1. PCR
A blank agarose gel is a depressing (and routine) sight in biological research.
What do you do when you don't get a band?
Newbies in biology may be too familiar with the myriad methods for optimizing your PCR reaction - MgCl2 concentration, annealing temperature, number of cycles, extension time... and so on.
But unless you really enjoy spending time and effort stuck in troubleshooting hell, here's a faster way.
I call it the "50 degree" rule of thumb.
If you don't get any bands, the first thing to do is to drop the annealing temperature way down and increase the number of cycles to an extreme level, for example to 50 degrees and 40 cycles.
You should get a band now. If the desired PCR product is short (<1000 bp) just do a bunch of PCR reactions and send them off for sequence verification. Pick the one with the correct sequence and move on.
If the PCR product is long, it's more important to optimize the annealing temperature back up.
If you still don't get any bands, then it's likely a problem with the primer design.
If it's for PCR screening, order a bunch of different primer pairs by "shifting" the primer position back and forth a few base pairs.

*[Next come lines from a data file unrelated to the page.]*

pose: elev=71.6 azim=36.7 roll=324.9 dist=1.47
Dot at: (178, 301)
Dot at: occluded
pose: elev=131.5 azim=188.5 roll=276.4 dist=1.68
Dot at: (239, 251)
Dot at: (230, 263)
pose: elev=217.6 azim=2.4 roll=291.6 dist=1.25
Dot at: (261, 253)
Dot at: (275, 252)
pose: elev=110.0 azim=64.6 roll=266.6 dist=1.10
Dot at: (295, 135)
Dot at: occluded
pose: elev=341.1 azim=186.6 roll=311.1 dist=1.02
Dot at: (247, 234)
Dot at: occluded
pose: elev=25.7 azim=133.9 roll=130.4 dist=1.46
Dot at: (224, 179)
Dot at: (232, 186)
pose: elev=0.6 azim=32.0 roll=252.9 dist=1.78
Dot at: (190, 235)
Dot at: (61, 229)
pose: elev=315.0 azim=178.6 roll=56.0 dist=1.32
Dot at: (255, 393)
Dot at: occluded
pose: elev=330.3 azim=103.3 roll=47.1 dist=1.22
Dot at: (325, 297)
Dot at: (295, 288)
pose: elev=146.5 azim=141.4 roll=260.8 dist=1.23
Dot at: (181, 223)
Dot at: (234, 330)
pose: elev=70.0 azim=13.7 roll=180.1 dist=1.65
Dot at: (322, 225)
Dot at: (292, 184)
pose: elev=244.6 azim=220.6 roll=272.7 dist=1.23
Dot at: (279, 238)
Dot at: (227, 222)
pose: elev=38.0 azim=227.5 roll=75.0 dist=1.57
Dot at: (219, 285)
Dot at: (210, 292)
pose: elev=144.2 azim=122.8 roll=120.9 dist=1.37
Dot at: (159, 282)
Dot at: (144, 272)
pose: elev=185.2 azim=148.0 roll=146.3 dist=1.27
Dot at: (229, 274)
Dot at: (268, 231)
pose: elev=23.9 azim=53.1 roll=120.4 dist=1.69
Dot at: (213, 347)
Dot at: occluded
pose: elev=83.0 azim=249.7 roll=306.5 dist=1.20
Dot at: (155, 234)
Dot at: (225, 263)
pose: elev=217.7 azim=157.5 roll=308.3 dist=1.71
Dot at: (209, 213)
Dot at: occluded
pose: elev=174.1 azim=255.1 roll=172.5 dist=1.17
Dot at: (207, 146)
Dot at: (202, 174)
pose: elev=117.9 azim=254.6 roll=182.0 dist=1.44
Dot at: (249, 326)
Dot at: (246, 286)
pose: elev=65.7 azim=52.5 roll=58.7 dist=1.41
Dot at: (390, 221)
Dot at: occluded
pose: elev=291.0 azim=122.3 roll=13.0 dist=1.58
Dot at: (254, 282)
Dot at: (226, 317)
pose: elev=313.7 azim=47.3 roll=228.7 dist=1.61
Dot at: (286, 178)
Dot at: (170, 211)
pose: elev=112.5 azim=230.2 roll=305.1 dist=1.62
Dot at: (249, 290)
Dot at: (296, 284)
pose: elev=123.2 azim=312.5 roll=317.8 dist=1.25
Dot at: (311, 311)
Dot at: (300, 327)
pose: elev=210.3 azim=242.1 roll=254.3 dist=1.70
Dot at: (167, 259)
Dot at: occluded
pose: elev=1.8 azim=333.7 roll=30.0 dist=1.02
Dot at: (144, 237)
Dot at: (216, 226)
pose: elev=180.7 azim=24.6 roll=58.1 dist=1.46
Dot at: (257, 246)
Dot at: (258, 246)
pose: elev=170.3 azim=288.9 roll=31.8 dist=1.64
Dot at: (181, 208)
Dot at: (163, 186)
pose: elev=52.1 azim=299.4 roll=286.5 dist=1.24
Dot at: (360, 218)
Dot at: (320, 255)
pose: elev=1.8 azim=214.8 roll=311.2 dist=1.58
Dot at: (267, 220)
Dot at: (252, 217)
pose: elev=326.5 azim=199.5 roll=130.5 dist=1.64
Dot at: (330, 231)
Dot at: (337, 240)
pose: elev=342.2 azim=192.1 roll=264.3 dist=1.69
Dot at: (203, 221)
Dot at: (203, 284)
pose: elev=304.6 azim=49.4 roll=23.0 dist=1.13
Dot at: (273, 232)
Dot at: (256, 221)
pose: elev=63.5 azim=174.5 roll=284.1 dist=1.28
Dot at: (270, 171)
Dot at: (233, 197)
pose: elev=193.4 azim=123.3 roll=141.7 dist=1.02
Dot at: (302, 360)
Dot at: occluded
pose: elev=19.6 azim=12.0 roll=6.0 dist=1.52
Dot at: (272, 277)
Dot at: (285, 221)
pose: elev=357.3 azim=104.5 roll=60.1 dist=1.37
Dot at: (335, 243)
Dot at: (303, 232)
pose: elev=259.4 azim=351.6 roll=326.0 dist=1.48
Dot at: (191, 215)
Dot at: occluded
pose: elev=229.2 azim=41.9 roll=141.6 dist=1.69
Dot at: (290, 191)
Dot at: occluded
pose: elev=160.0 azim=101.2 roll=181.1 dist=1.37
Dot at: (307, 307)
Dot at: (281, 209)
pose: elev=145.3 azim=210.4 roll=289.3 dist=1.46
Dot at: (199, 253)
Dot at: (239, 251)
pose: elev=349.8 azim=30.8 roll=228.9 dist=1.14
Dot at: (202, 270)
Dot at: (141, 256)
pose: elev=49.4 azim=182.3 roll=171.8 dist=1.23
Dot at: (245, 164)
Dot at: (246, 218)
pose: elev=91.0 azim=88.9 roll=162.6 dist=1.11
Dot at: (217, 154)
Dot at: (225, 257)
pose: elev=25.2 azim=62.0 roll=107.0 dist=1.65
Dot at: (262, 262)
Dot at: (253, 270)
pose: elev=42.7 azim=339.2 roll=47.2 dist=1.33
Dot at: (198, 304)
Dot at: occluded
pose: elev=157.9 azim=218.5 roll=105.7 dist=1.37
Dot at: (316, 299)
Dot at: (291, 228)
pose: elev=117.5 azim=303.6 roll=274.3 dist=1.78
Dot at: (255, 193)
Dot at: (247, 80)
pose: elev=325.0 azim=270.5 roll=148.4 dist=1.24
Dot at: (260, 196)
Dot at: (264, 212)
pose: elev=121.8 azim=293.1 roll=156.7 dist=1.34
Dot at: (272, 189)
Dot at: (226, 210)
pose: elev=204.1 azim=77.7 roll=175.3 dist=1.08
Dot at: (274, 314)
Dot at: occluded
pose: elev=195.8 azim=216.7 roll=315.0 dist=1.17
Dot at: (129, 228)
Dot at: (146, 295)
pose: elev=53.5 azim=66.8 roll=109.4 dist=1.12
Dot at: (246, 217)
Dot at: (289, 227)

For subcloning work you may not be able to move the primer position. Order primers of different lengths instead.
Wasting primers is much cheaper than wasting your time.
2. Ligation
Ligation is one of the black arts of molecular biology. Sometimes it works right the first time, sometimes it doesn't ever work.
Yes, we know about the 1:3 vector-to-insert molar ratio calculation that you learnt in school. But there's no guarantee that the ligation will be successful.
I prefer a brute force technique - by using an overwhelming amount of insert DNA.
First, set the amount of vector DNA fixed at 100 ng.
Then add as much insert DNA as it can possibly fit in the ligation mix. (In a 10ul reaction you can add up to 6ul of insert which is 1000 ng or more!)
I find that adding 1 ul of 100mM ATP helps too.
3. Plasmid DNA extraction
You spent a whole day to extract plasmid DNA from a huge flask of bacteria. You finally get a tiny, shiny pellet in isopropanol.
Then, during the last purification step in 70% ethanol, you lose the pellet.
Oh the horrors!
Don't risk it. When doing a Maxi/Midiprep, if the pellet is already tiny (<2mm diameter) by the isopropanol step, it will become practically invisible at the 70% ethanol step.
In addition, it will become fragmented, flaky, loose and easily lost when you are trying to remove the ethanol around it.
In such a situation, I prefer to skip the additional centrifugation step. After removing isopropanol, simply rinse the pellet with 70% ethanol, suck away the ethanol and then dissolve the pellet in water/elution buffer.
The yield of DNA is high, the quality (260/280 ratio) is good, and I've used it for downstream subcloning work and sequencing with no problems at all.
**********
That's it for now - back to work I go.
Here at Fresh Brainz, we cry at the bench so you won't have to... cry as much.